Brainpool Co-founder, Kasia, is moving to Canada with one half of her core team of eight.
“For the time being, my role has changed: I’m DAISY’s project manager and I’ve tasked myself with heading to North America to figure out how to turn DAISY into a product that everyone [in construction] needs.”
Kasia has pedigree in problem-solving long before she graduated in Cognitive and Decision Sciences (MSc) from UCL in 2011.
She was only 15 when she set up her first venture, a Latin and Ballroom dance school, in her hometown of Sopot, Poland.
“My parents gave me courage”, she remembered. “Without that, it’s hard to build a business, because there are so many risks involved. But my parents gave me the comfort to think that no matter what happens it will be ok.”
That’s why she’s heading to Toronto. In simple terms, there are more opportunities in the timber construction industry in North America than in the UK.
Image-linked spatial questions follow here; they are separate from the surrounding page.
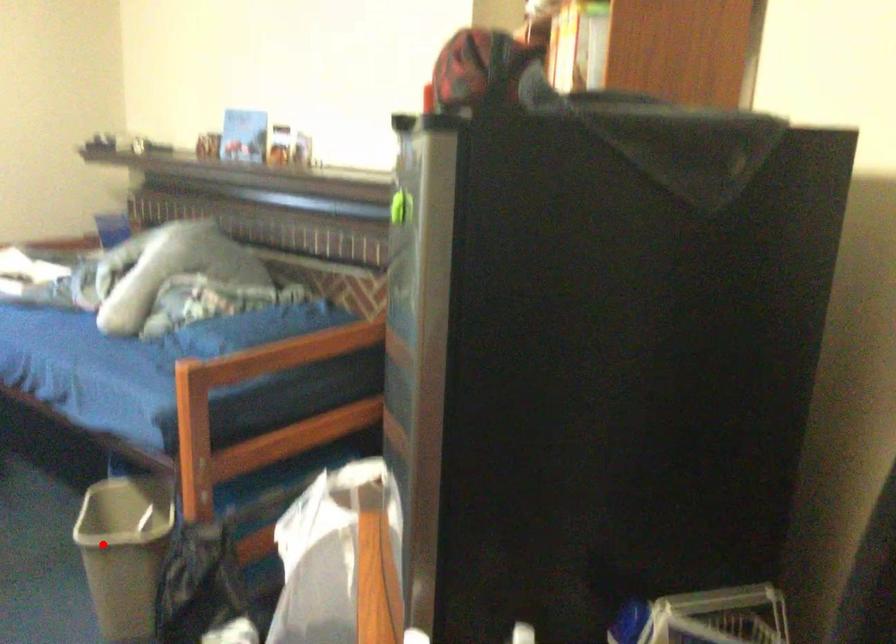
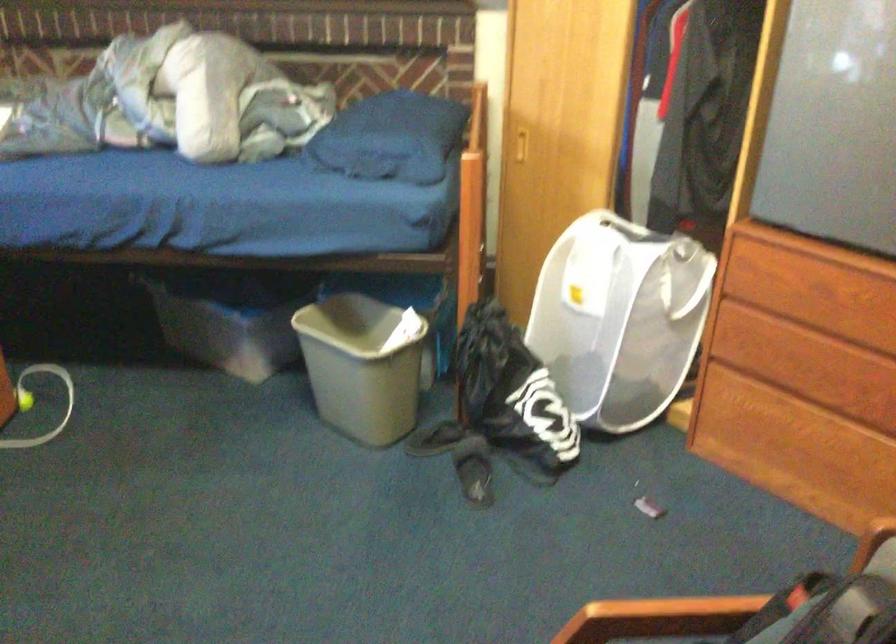
In the second image, find the point that corresponds to the highlighted location in the first image.

(363, 365)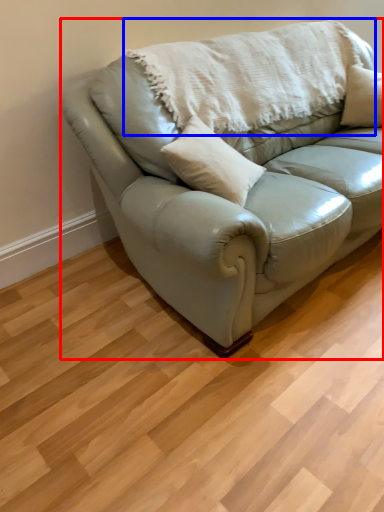
Question: Which of the following is the farthest to the observer, studio couch (highlighted by a red box) or blanket (highlighted by a blue box)?

Choices:
 (A) studio couch
 (B) blanket

Answer: (B)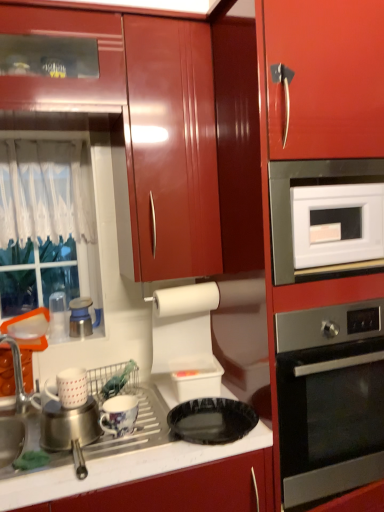
The image size is (384, 512). In order to click on stainless steel oven at right in this screenshot , I will do tap(330, 399).

What do you see at coordinates (212, 420) in the screenshot?
I see `black glossy plate at lower center` at bounding box center [212, 420].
But won’t there be many more AI companies competing for business in the US?
She agrees, there will be. However, very few organisations have access to the kind of AI resources that Brainpool has.
As the name implies, they are a “pool” of 400 of the most gifted AI and Machine Learning data scientists, or “brains”, on the planet. Almost all of Brainpool’s experts are PhD level, coming from the most prestigious universities in the world such as Oxford, Cambridge, UCL, NYU, Harvard. What began in 2016 as effectively a recruitment platform to place data scientists into companies, has transformed into a leading consultancy to guide client AI builds.
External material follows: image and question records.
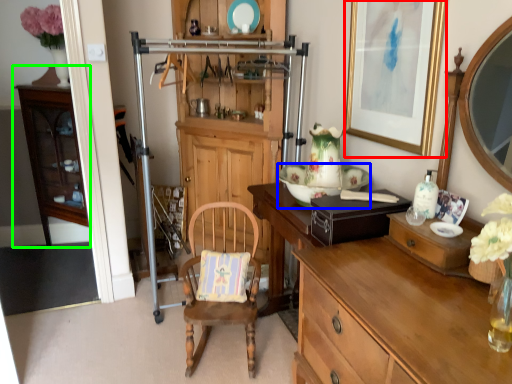
Question: Which is nearer to the picture frame (highlighted by a red box)? plate (highlighted by a blue box) or cabinetry (highlighted by a green box).

Choices:
 (A) plate
 (B) cabinetry

Answer: (A)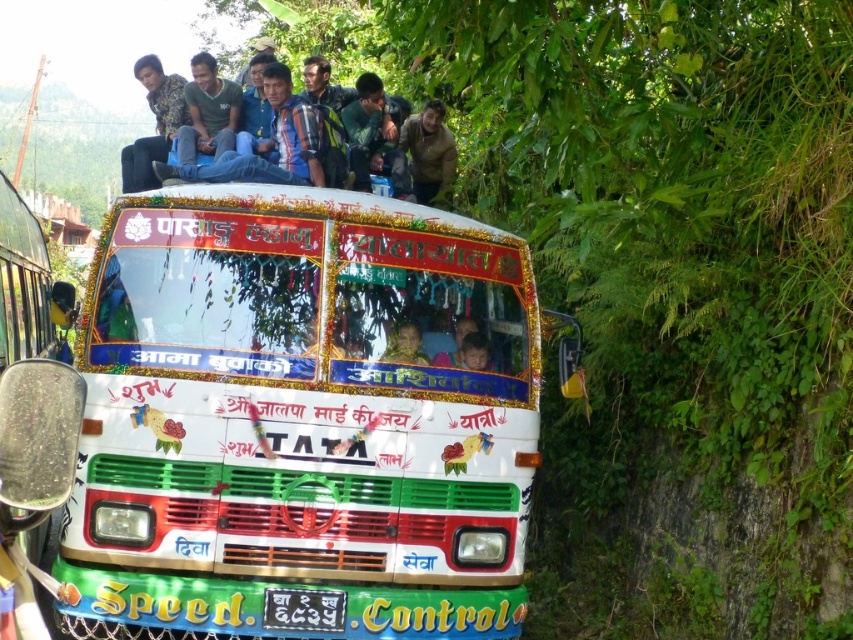
You are a delivery drone that needs to deliver a package to the golden fabric headscarf at center. The drone has a minimum safe distance requirement of 50 centimeters to avoid collisions. Can the drone safely hover at the current position near the white glossy bus at center to drop the package?

The distance between the white glossy bus at center and the golden fabric headscarf at center is 66.14 centimeters, which exceeds the drone minimum safe distance requirement of 50 centimeters. Therefore, the drone can safely hover at the current position near the white glossy bus at center to drop the package without violating the safety distance.

You are a photographer trying to capture the blue denim jeans at upper center and the matte blue jeans at upper center in the same frame. Which pair of jeans will appear bigger in your photo?

The blue denim jeans at upper center will appear bigger in the photo because it is larger in size than the matte blue jeans at upper center.

You are a drone operator trying to capture aerial footage of the white glossy bus at center. According to the coordinates provided, where should you position the drone to ensure the bus is centered in your shot?

The white glossy bus at center is located at coordinates point (302, 419), so you should position the drone at those coordinates to center it in your shot.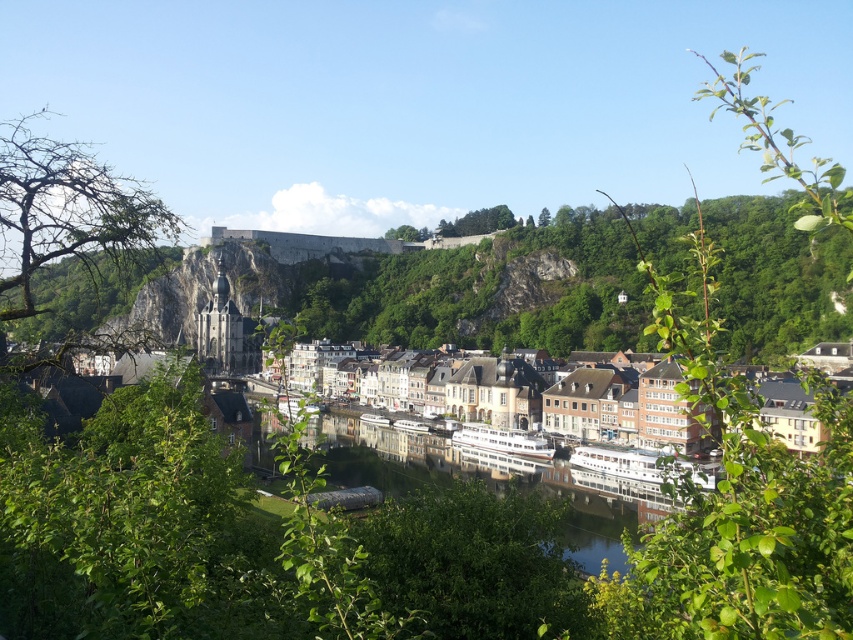
Question: Can you confirm if green leafy tree at left is wider than white brick buildings at center?

Choices:
 (A) no
 (B) yes

Answer: (B)

Question: Is white brick buildings at center wider than white glossy waterway at center?

Choices:
 (A) yes
 (B) no

Answer: (A)

Question: Estimate the real-world distances between objects in this image. Which object is closer to the green leafy tree at left?

Choices:
 (A) green leafy branch at upper right
 (B) white brick buildings at center
 (C) white glossy waterway at center

Answer: (B)

Question: Is green leafy branch at upper right above white glossy waterway at center?

Choices:
 (A) yes
 (B) no

Answer: (A)

Question: Which point is farther from the camera taking this photo?

Choices:
 (A) (459, 449)
 (B) (74, 141)

Answer: (B)

Question: Among these points, which one is nearest to the camera?

Choices:
 (A) (376, 426)
 (B) (654, 289)

Answer: (B)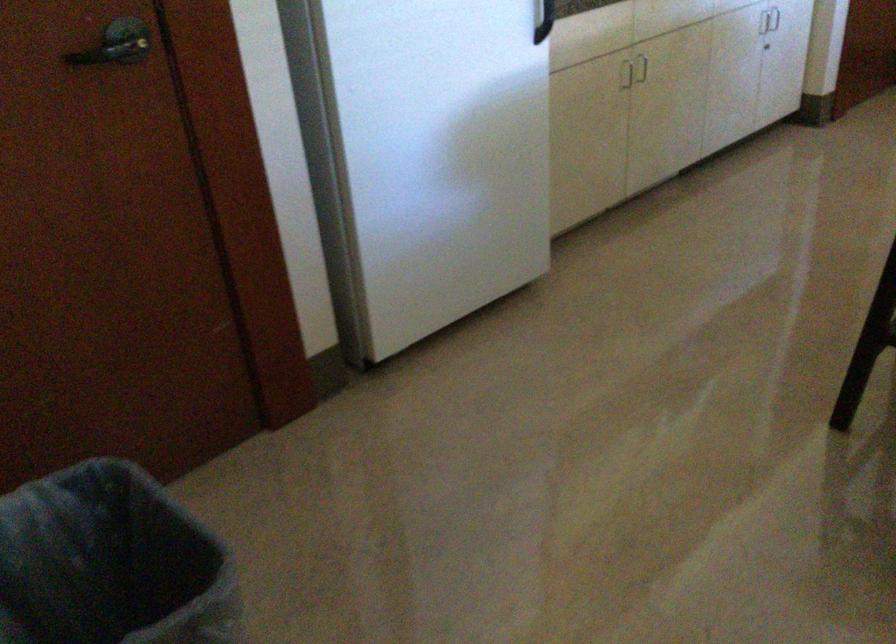
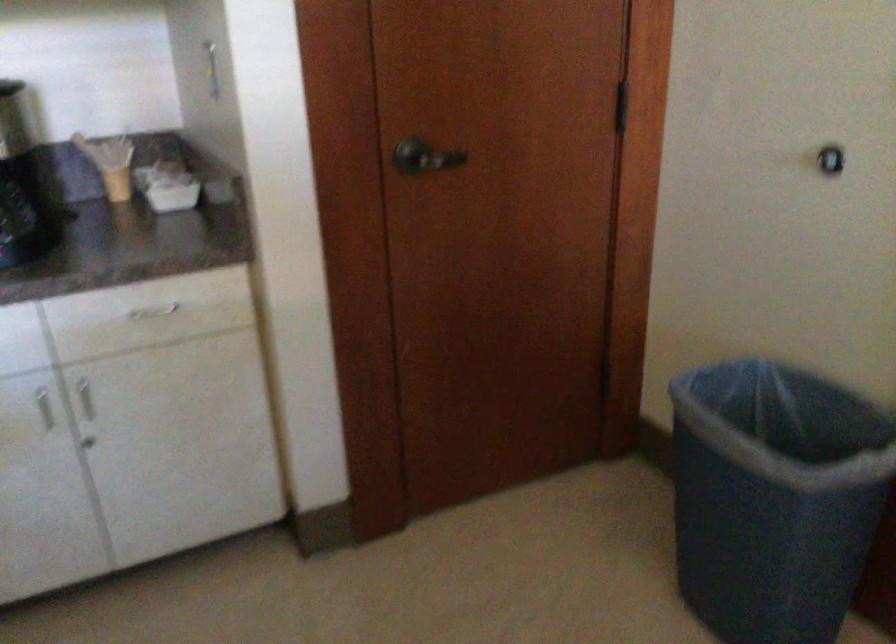
The images are taken continuously from a first-person perspective. In which direction are you moving?

The cameraman moved toward right, forward.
This change, Kasia explains, was essential because there is too big a knowledge gap between data scientists and people-in-business. Essentially, the two disparate parties found it difficult to communicate because code and money are two very different languages. So, now, Brainpool sits happily in the middle of the marketplace, somewhere between the academics and the corporations.
If it sounds like they’ve hit the sweet spot and in just the right time, it’s because they probably have.
There are still plenty of challenges, however.
“Such as finding “The Diamonds”!” exclaims Kasia.
“Diamonds” is AI-industry slang for the very few people who are data scientists, and therefore have a full understanding of algorithmic and machine learning theory, but who are also data engineers and have exceptional coding skills.
She continues: “CTO [and Brainpool co-founder], Peter Bebbington, is one of them. We have three more in the core team but we always need more! They don’t have to be London or US-based. It’s remote working. One of the guys is currently based in Bangkok.”
The Future Is Green
In December 2019, Brainpool completed their third investment round, overhitting their £120,000 target by 168%.
That means they can progress with their long term vision to produce AI across the industry-mix.
“Over time, our ambition is to nurture an ecosystem that allows PhD-level researchers to find real-life business applications for their work”
In Kasia’s view, the current misapplication of PhD research is a societal-problem that needs fixing.
“There is so much high-quality AI research out there that never sees the light of day. Most university research ends up in some professor’s drawer with no way of solving the actual business and social problems that we face.”
So what industry will they look to specialise in?
“Any and all…”, she says, “…so long as there is an ecological advantage to using AI.”
DAISY, it should be noted, has an important ecological element. The sub-optimal design that currently plagues the construction industry incurs up to40% wastage of wooden joints and beams. The cheapest way to dispose of this wood is to burn it. DAISY, once deployed across the design industry, will minimise material wastage on a grand scale.
Perhaps it turns out that DAISY’s name isn’t merely an acronym after all, and more a reflection of the natural processes the algorithm is in tune with.